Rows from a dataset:
***

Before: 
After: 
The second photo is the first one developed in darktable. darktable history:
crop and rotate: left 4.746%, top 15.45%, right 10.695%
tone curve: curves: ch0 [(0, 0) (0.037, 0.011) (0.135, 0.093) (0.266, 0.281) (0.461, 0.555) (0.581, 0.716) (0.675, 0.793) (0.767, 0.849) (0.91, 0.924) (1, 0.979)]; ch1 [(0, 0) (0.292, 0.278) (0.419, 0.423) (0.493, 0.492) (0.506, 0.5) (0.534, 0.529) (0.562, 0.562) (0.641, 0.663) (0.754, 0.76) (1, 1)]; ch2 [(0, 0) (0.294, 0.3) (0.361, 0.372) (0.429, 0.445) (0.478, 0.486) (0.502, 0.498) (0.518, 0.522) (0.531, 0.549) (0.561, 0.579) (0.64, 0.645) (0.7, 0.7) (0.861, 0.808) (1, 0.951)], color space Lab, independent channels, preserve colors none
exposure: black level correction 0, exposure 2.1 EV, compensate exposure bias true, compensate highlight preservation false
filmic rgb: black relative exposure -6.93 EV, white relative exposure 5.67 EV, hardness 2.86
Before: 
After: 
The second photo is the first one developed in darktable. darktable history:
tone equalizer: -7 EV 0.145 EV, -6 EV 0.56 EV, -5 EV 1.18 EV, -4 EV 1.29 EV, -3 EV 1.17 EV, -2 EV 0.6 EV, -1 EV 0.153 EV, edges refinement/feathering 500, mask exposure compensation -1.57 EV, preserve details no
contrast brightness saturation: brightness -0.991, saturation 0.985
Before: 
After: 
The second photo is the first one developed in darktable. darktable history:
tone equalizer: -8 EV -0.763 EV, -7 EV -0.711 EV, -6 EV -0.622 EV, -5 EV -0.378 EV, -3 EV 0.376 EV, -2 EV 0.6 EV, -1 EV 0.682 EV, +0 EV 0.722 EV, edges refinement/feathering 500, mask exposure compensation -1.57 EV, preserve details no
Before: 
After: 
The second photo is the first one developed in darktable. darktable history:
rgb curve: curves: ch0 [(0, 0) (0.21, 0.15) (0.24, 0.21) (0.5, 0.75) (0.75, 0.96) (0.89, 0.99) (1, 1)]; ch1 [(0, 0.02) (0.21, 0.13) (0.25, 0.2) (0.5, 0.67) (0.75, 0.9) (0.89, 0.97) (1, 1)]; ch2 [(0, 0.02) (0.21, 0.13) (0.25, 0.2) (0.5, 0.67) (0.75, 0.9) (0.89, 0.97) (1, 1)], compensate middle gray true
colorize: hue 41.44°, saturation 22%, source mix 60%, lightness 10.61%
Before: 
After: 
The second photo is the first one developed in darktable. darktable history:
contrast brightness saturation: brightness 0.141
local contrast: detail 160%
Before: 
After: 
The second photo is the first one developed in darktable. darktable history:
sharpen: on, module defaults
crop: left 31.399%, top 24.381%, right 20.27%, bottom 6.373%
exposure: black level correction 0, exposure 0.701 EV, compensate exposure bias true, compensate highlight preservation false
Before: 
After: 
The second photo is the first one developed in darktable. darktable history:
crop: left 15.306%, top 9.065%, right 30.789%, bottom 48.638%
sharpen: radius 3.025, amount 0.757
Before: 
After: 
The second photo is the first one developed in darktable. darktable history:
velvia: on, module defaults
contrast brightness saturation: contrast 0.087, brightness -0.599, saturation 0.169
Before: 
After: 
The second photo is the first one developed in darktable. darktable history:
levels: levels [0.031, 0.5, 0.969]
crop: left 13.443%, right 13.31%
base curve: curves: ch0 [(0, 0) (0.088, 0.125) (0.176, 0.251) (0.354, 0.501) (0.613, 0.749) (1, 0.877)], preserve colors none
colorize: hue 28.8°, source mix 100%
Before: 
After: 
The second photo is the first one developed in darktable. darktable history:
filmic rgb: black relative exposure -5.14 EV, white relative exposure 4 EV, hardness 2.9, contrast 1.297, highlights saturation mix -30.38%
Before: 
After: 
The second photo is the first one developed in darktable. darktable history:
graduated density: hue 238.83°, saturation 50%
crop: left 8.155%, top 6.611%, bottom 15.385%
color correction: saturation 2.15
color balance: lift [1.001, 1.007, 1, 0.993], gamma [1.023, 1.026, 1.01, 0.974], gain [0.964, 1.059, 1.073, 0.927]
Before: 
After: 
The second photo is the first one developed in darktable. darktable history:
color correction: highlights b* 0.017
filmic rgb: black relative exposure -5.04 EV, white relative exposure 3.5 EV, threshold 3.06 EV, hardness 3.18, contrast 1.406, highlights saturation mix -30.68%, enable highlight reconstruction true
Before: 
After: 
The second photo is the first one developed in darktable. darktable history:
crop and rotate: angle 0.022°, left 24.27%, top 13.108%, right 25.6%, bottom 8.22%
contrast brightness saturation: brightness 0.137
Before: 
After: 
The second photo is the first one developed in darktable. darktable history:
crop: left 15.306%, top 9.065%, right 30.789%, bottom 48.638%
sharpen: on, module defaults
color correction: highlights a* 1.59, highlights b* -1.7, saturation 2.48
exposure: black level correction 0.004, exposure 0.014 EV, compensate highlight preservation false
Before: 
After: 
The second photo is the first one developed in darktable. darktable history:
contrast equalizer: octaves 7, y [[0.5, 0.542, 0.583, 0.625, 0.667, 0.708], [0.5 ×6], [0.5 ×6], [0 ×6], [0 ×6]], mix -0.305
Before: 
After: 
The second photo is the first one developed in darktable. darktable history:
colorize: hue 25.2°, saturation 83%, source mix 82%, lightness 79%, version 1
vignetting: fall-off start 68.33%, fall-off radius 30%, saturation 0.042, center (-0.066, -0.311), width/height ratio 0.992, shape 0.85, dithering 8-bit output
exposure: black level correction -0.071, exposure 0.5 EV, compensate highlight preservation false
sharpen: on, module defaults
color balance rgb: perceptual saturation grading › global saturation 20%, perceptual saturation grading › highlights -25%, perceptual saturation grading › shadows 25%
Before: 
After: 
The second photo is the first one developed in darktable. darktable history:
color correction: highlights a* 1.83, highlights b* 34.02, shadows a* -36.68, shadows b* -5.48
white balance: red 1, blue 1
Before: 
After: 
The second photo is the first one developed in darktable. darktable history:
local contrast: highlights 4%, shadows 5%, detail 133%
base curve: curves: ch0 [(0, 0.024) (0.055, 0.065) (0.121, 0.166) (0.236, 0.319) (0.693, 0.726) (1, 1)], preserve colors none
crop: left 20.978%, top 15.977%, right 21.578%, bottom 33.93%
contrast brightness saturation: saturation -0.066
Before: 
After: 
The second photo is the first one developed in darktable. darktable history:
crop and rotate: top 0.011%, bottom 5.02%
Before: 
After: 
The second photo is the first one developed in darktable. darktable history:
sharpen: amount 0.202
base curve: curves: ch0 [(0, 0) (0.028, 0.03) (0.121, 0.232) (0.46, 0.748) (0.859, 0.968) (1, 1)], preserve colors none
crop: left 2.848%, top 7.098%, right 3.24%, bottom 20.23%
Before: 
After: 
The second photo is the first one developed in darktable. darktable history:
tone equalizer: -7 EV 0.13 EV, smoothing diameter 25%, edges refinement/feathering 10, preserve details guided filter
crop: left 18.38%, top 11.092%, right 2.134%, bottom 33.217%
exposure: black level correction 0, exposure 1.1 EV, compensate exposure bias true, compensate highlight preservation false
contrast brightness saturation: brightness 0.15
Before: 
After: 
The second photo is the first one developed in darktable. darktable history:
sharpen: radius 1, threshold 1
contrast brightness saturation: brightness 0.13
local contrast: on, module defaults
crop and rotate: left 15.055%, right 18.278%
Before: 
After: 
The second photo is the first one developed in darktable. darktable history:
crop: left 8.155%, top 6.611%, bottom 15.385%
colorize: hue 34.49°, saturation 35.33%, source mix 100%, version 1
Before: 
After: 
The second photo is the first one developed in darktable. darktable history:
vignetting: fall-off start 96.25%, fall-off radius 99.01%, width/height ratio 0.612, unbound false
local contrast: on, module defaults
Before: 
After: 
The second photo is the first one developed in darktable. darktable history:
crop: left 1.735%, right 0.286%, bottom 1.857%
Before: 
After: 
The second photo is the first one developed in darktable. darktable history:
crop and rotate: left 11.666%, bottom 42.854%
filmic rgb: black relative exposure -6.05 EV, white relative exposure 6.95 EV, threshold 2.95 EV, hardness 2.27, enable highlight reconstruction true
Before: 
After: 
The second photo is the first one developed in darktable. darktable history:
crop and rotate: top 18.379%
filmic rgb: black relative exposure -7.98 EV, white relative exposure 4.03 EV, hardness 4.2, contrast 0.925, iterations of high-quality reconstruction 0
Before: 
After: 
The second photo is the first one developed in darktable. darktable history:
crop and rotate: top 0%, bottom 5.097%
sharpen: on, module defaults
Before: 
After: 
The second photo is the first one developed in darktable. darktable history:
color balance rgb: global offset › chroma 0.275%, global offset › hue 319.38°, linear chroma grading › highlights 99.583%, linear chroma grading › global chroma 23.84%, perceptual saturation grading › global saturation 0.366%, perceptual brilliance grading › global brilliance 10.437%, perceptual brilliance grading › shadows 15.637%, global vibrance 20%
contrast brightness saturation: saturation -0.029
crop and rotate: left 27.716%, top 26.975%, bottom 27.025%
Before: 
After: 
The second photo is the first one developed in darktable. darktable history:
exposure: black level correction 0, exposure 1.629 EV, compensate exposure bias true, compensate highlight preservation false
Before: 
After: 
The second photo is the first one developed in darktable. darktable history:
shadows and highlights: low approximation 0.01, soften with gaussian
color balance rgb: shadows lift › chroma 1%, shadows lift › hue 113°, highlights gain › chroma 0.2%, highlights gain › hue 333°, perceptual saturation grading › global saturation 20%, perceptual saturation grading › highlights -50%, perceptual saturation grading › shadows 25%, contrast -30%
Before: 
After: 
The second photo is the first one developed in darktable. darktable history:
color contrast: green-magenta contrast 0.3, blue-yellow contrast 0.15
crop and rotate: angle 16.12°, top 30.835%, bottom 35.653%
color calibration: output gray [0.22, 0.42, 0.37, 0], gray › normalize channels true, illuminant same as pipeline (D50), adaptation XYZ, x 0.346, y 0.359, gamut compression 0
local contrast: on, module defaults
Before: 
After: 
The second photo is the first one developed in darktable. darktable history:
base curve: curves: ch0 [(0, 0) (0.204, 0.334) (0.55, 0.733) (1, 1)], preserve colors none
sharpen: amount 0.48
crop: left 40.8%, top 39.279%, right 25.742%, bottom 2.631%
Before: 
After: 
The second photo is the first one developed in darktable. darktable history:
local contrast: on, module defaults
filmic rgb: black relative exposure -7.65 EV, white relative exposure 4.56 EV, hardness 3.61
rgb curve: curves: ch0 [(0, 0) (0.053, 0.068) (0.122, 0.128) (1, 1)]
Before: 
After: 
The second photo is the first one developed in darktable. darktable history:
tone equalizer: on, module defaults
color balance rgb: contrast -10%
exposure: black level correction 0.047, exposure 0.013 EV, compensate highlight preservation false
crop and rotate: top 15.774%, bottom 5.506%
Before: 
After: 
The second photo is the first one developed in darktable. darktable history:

***

## WRITTEN EXERCISE:
Copy the listing above word for word, starting at its first line and ending at the line that contains "crop and rotate: left 4.746%, top", with both of those lines included.

## TASK SOLUTION:
Before: 
After: 
The second photo is the first one developed in darktable. darktable history:
crop and rotate: left 4.746%, top 15.45%, right 10.695%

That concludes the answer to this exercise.